Today’s large font families allow graphic designers to easily create variation — using different weights, widths, or italics — while retaining stylistic consistency. Kunihiko Okano, who is also an experienced package designer, chose an unusual way of creating a useful palette of fonts.
How do you achieve typographic diversity in display use? The layered approach of Quintet gives the designer a toolbox that allows exploration of different shades within the same underlying model. Different weights are implemented in an unconventional way: instead of varying the main strokes, Quintet varies the weight of the outline. And this contour itself is maybe the most remarkable feature of the font: it is in fact broadnib-based double stroke drawn as a single, connected line. This technique itself has been practised by calligraphers for centuries, albeit in ornaments and illustrations, not the letterforms themselves. This way, Quintet gives us the pleasure to enjoy it not only once at first sight but again as we discover its clever loops and connections.

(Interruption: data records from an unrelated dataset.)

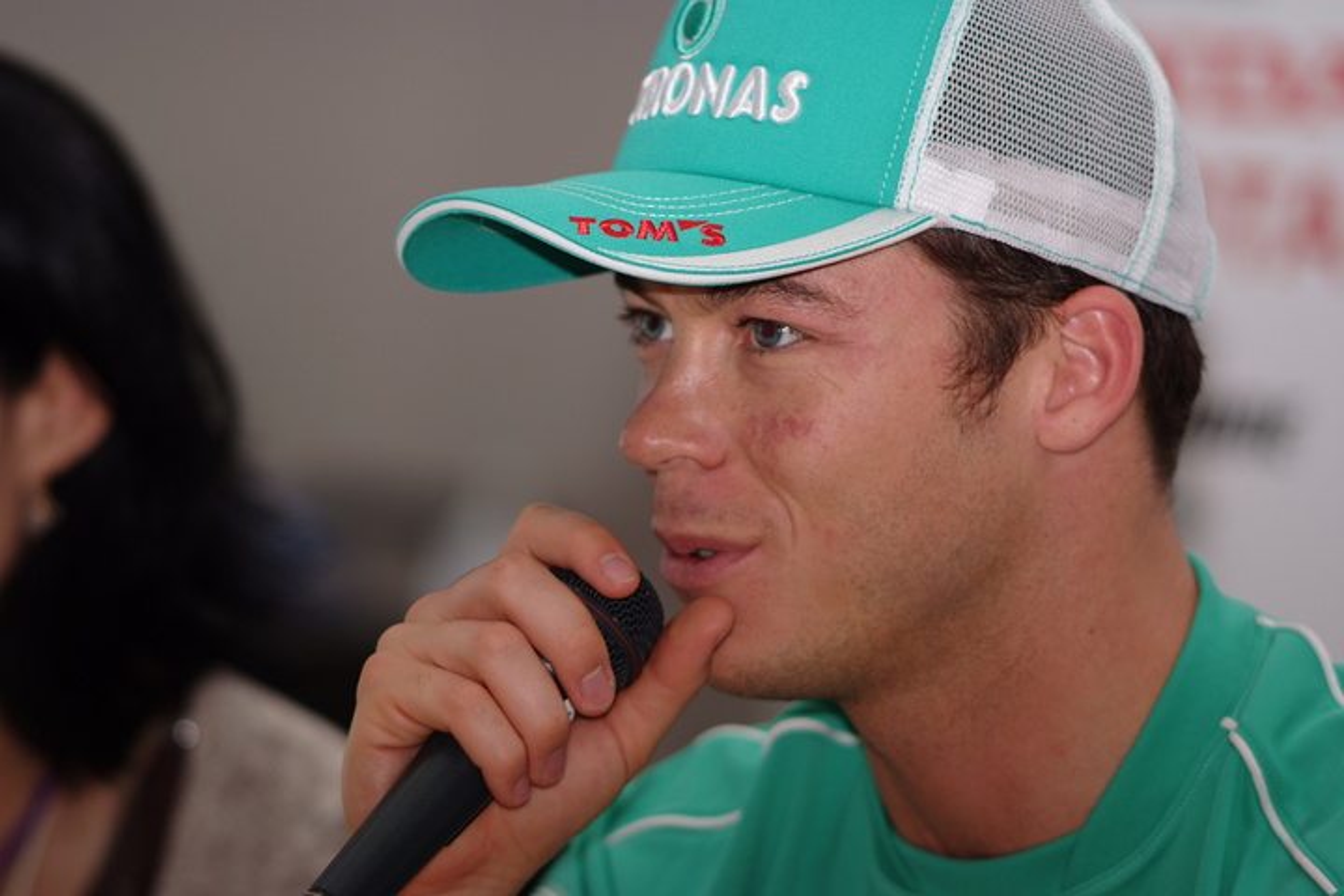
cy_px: 448
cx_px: 672
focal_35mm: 270
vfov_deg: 5.1
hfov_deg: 7.6
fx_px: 10079
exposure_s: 1/250
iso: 100
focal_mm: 180
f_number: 2.8
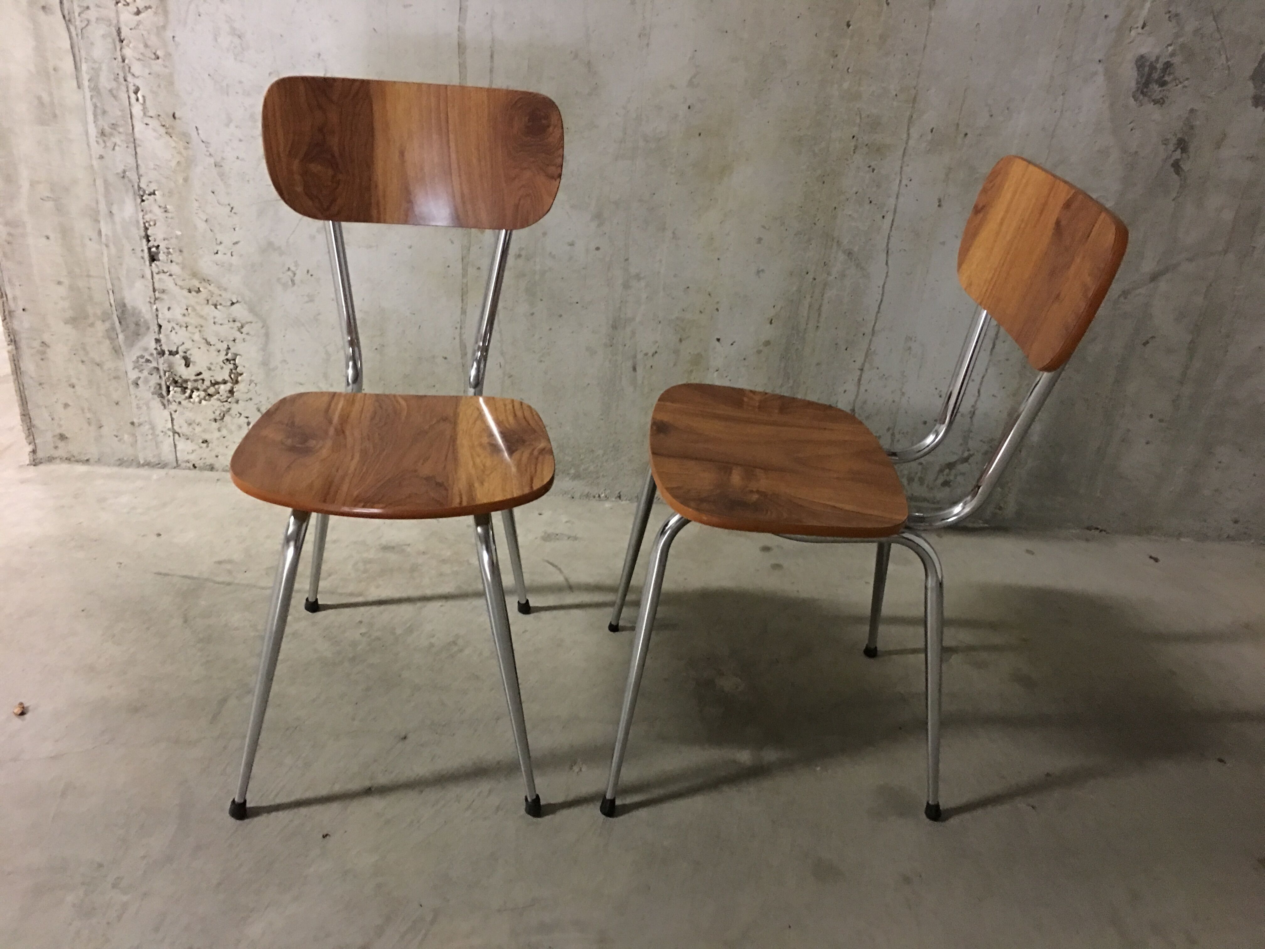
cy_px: 474
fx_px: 1060
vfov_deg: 48.2
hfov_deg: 61.7
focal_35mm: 29
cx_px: 632
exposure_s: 1/4
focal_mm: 4.15
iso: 125
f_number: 2.2
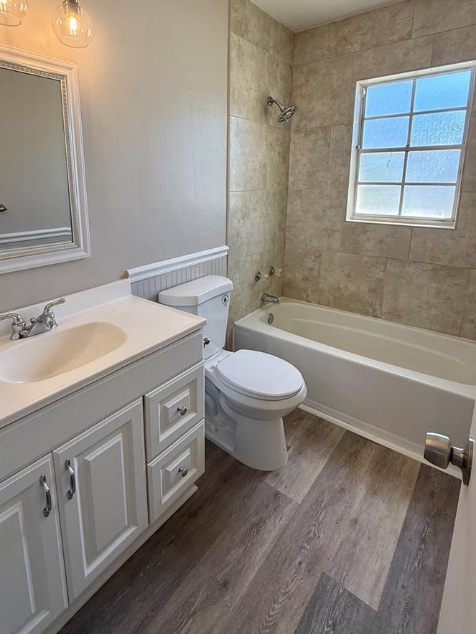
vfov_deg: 83.6
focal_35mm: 19
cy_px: 252
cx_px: 207
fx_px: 348
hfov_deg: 68.4
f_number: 2.2
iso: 80
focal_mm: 2.22
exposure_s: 1/99
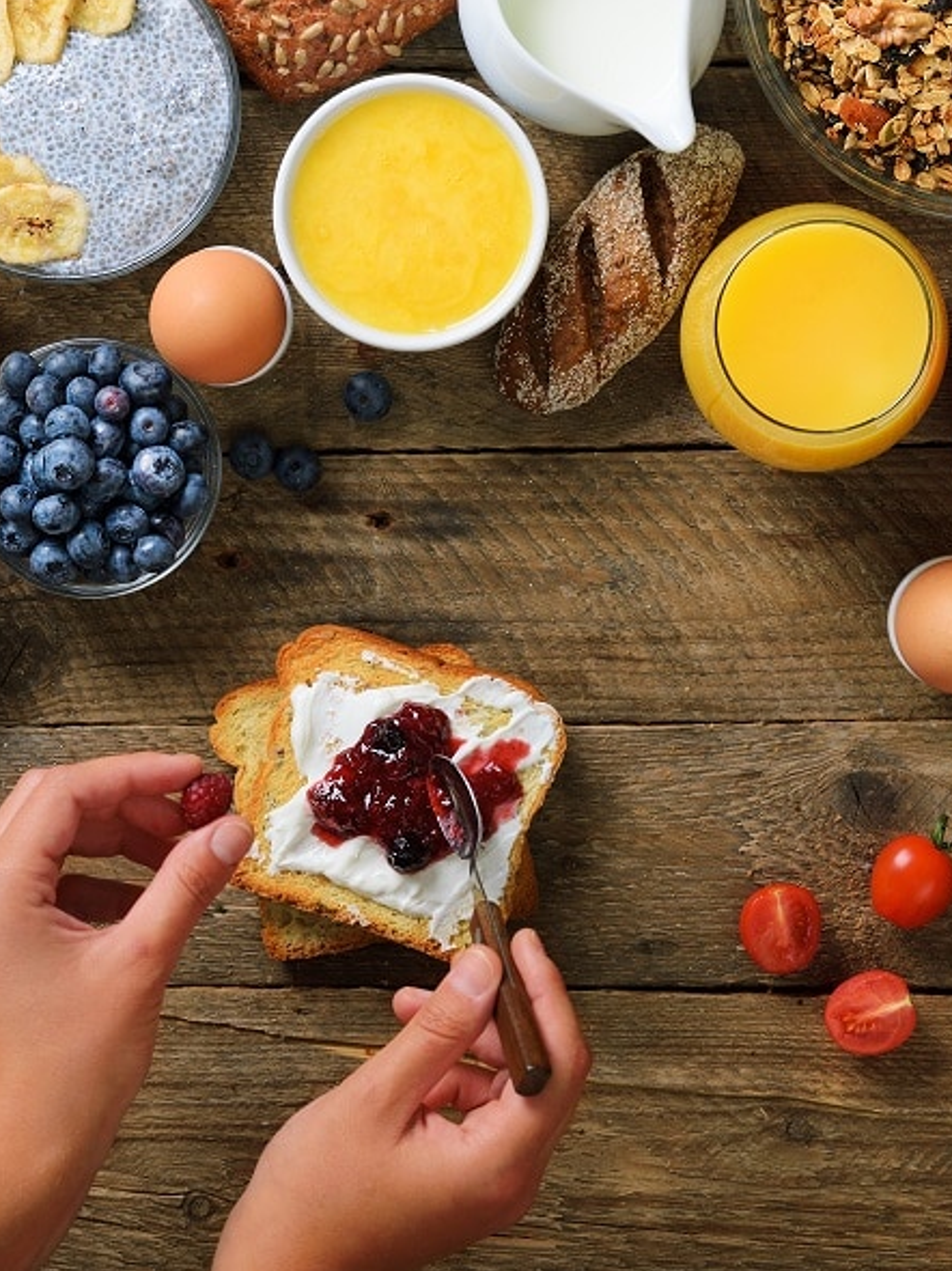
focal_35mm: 101
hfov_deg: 14.6
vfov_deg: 19.5
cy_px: 638
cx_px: 467
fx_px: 3706
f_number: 5
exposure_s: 1/40
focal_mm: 46
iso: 100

You could think of so many design possibilities with Quintet, as well as applications. It could be perfect for chocolate packaging or cosmetics — perhaps each layer printed in a different colour, or maybe one layer embossed, or even better foil blocked? It is not often in student projects that one could instantly see applications of the font so clearly.
Quintet was originally developed at the type]media type design course in The Hague. If we remember correctly, the first two of the unofficial rules of the program are “Make it extreme” and “Enough is enough”, and Quintet is a perfect example of this. It is remarkable in that it implements so many concepts without looking like a mash-up. Despite its richness, the typeface looks strangely simple and systematic. It must have taken a lot of self-discipline, trying and discarding of options. Hats off!